Tally how many lines in the records below contain the string "related", matching case exactly. Reply with the number alone.

------ DATASET EXTRACT

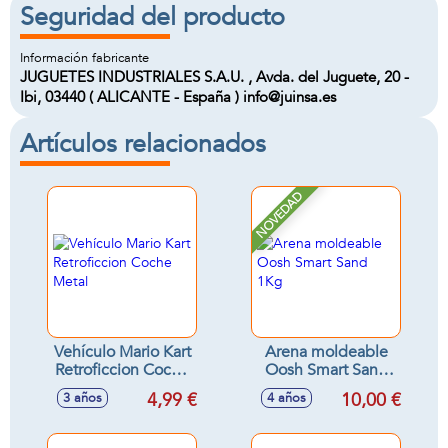
Seguridad del producto
Información fabricante
JUGUETES INDUSTRIALES S.A.U. , Avda. del Juguete, 20 -
Ibi, 03440 ( ALICANTE - España ) info@juinsa.es
Artículos relacionados
NOVEDAD
Vehículo Mario Kart
Arena moldeable
Retroficcion Coche
Oosh Smart Sand
Metal
1Kg
4,99 €
10,00 €
3 años
4 años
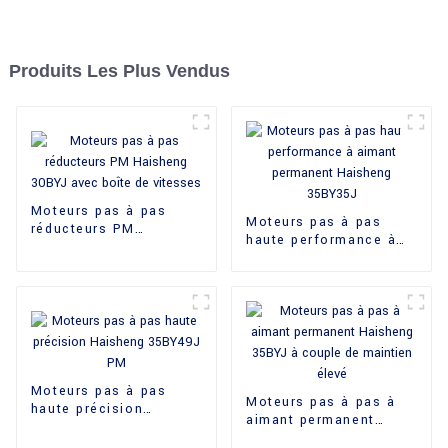
Produits Les Plus Vendus
Moteurs pas à pas
Moteurs pas à pas
réducteurs PM
haute performance à
Haisheng 30BYJ avec
aimant permanent
boîte de vitesses
Haisheng 35BY35J
Moteurs pas à pas
Moteurs pas à pas à
haute précision
aimant permanent
Haisheng 35BY49J PM
Haisheng 35BYJ à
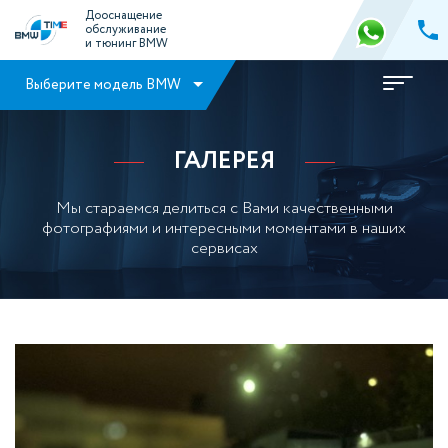
Дооснащение
обслуживание
и тюнинг BMW
Выберите модель BMW
ГАЛЕРЕЯ
Мы стараемся делиться с Вами качественными
фотографиями и интересными моментами в наших
сервисах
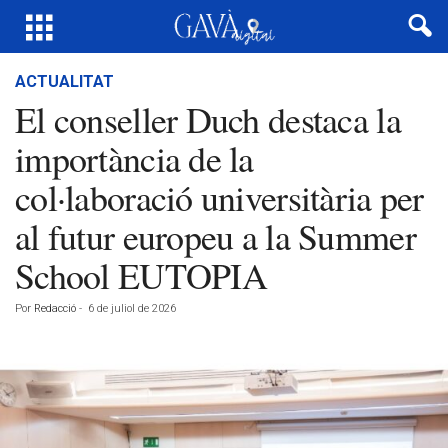
ACTUALITAT
El conseller Duch destaca la
importància de la
col·laboració universitària per
al futur europeu a la Summer
School EUTOPIA
Por
Redacció
-
6 de juliol de 2026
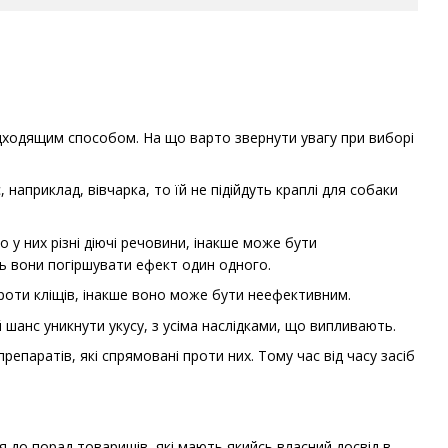
ідходящим способом. На що варто звернути увагу при виборі
 наприклад, вівчарка, то їй не підійдуть краплі для собаки
 у них різні діючі речовини, інакше може бути
ть вони погіршувати ефект один одного.
роти кліщів, інакше воно може бути неефективним.
й шанс уникнути укусу, з усіма наслідками, що випливають.
репаратів, які спрямовані проти них. Тому час від часу засіб
 до порад товаришів, які мають якийсь власний досвід в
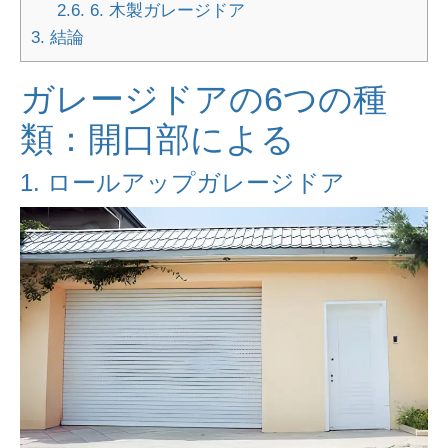
2.6.
6. 木製ガレージドア
3.
結論
ガレージドアの6つの種
類：開口部による
1. ロールアップガレージドア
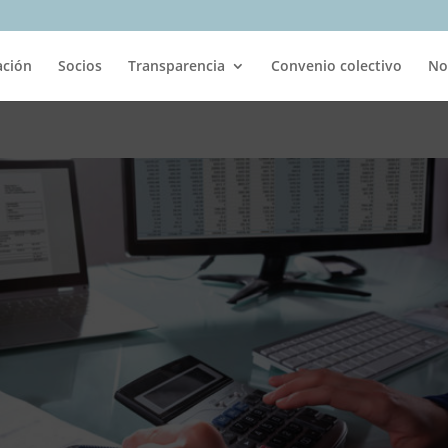
ación
Socios
Transparencia
Convenio colectivo
No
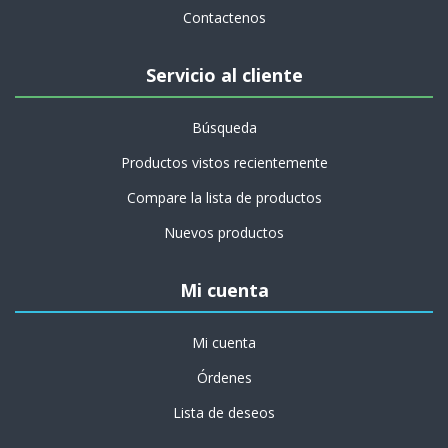
Contactenos
Servicio al cliente
Búsqueda
Productos vistos recientemente
Compare la lista de productos
Nuevos productos
Mi cuenta
Mi cuenta
Órdenes
Lista de deseos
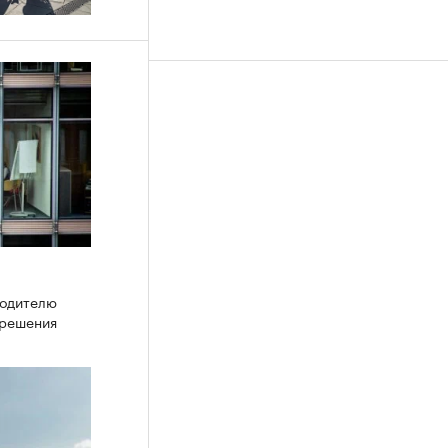
водителю
 решения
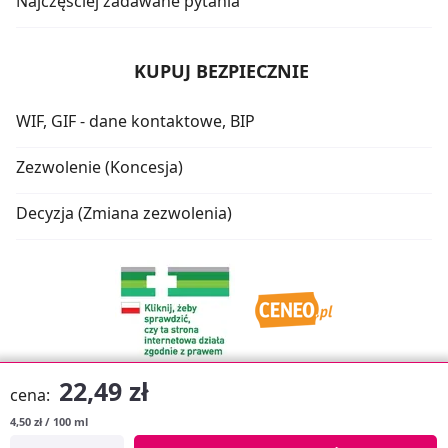
Najczęściej zadawane pytania
KUPUJ BEZPIECZNIE
WIF, GIF - dane kontaktowe, BIP
Zezwolenie (Koncesja)
Decyzja (Zmiana zezwolenia)
22,49 zł
cena:
4,50 zł / 100 ml
Oprogramowanie sklepu:
APTUSSHOP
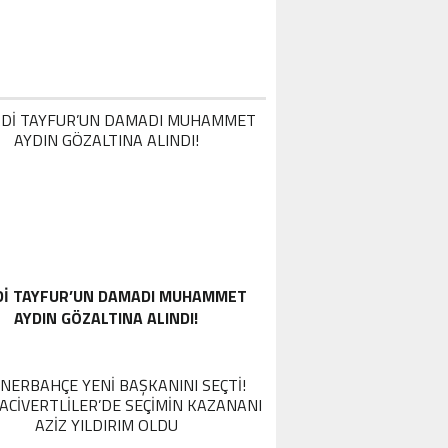
DI TAYFUR’UN DAMADI MUHAMMET
AYDIN GÖZALTINA ALINDI!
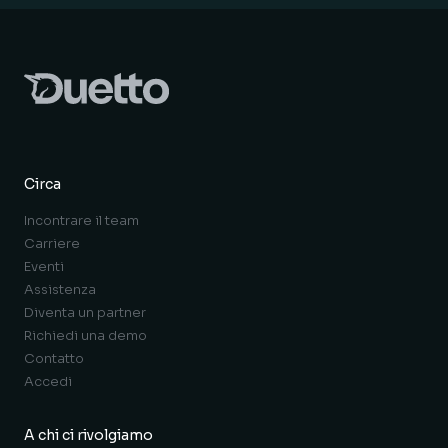
Circa
Incontrare il team
Carriere
Eventi
Assistenza
Diventa un partner
Richiedi una demo
Contatto
Accedi
A chi ci rivolgiamo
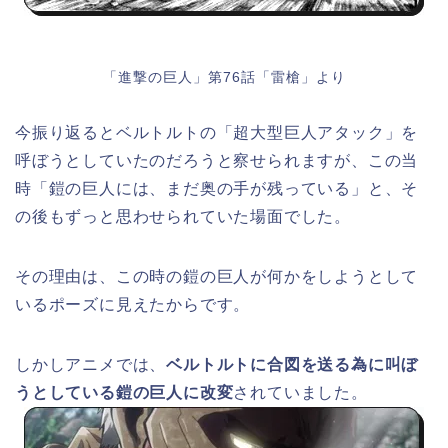
「進撃の巨人」第76話「雷槍」より
今振り返るとベルトルトの「超大型巨人アタック」を
呼ぼうとしていたのだろうと察せられますが、この当
時「鎧の巨人には、まだ奥の手が残っている」と、そ
の後もずっと思わせられていた場面でした。
その理由は、この時の鎧の巨人が何かをしようとして
いるポーズに見えたからです。
しかしアニメでは、
ベルトルトに合図を送る為に叫ぼ
うとしている鎧の巨人に改変
されていました。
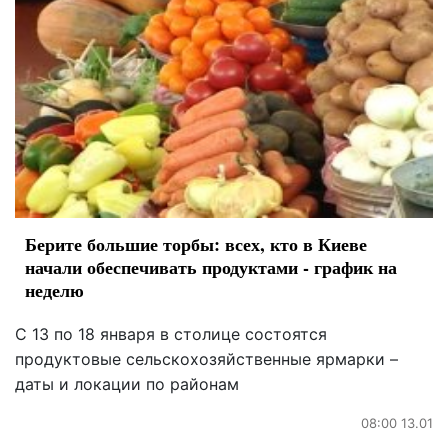
Берите большие торбы: всех, кто в Киеве
начали обеспечивать продуктами - график на
неделю
С 13 по 18 января в столице состоятся
продуктовые сельскохозяйственные ярмарки –
даты и локации по районам
08:00 13.01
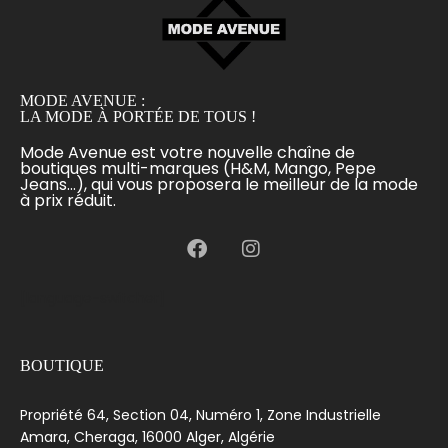
MODE AVENUE :
LA MODE À PORTÉE DE TOUS !
Mode Avenue est votre nouvelle chaîne de
boutiques multi-marques (H&M, Mango, Pepe
Jeans...), qui vous proposera le meilleur de la mode
à prix réduit.
[language-switcher]
BOUTIQUE
Propriété 64, Section 04, Numéro 1, Zone Industrielle
Amara, Cheraga, 16000 Alger, Algérie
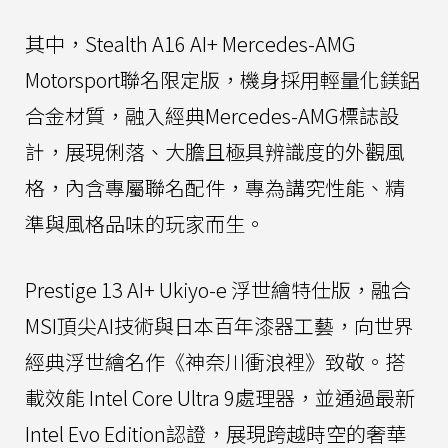
其中，Stealth A16 AI+ Mercedes-AMG
Motorsport聯名限定版，機身採用輕量化鎂鋁
合金材質，融入經典Mercedes-AMG標誌設
計，展現俐落、大膽且極具辨識度的外觀風
格，內含專屬聯名配件，專為講究性能、精
準與風格品味的玩家而生。
Prestige 13 AI+ Ukiyo-e 浮世繪特仕版，融合
MSI頂尖AI技術與日本百年漆器工藝，向世界
經典浮世繪名作《神奈川衝浪裡》致敬。搭
載效能 Intel Core Ultra 9處理器，並通過最新
Intel Evo Edition認證，展現跨越時空的奢華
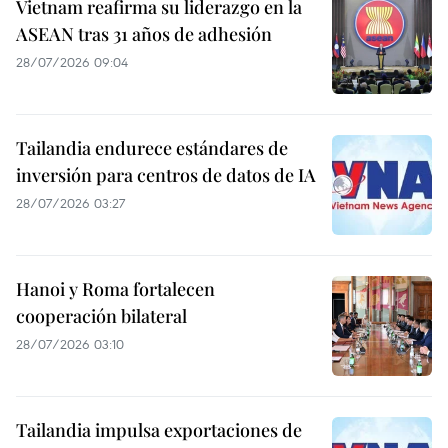
Vietnam reafirma su liderazgo en la
ASEAN tras 31 años de adhesión
28/07/2026 09:04
Tailandia endurece estándares de
inversión para centros de datos de IA
28/07/2026 03:27
Hanoi y Roma fortalecen
cooperación bilateral
28/07/2026 03:10
Tailandia impulsa exportaciones de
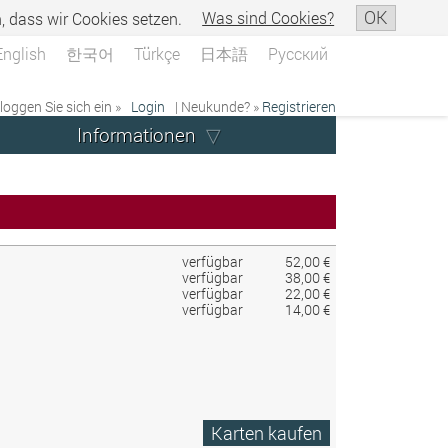
OK
n, dass wir Cookies setzen.
Was sind Cookies?
English
한국어
Türkçe
日本語
Русский
 loggen Sie sich ein »
Login
| Neukunde? »
Registrieren
Informationen
verfügbar
52,00 €
verfügbar
38,00 €
verfügbar
22,00 €
verfügbar
14,00 €
Karten kaufen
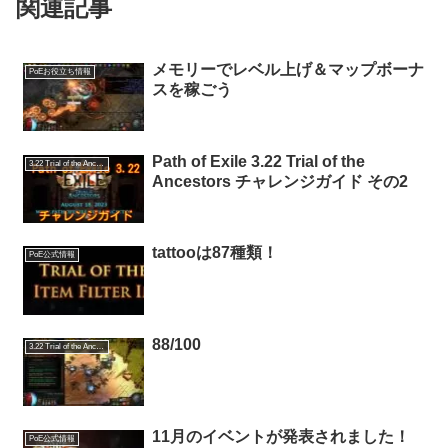
関連記事
メモリーでレベル上げ＆マップボーナ
PoEお役立ち情報
スを稼ごう
Path of Exile 3.22 Trial of the
3.22 Trial of the Ancestors
Ancestors チャレンジガイド その2
tattooは87種類！
PoE公式情報
88/100
3.22 Trial of the Ancestors
11月のイベントが発表されました！
PoE公式情報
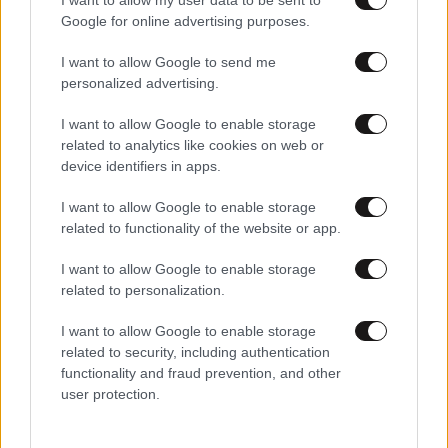
Google for online advertising purposes.
I want to allow Google to send me
personalized advertising.
I want to allow Google to enable storage
related to analytics like cookies on web or
device identifiers in apps.
23·10·2016 18:48
Η γυμναστική δεν είναι για όλους
I want to allow Google to enable storage
related to functionality of the website or app.
I want to allow Google to enable storage
related to personalization.
I want to allow Google to enable storage
related to security, including authentication
functionality and fraud prevention, and other
user protection.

------------

EXERCISE OUTPUT
4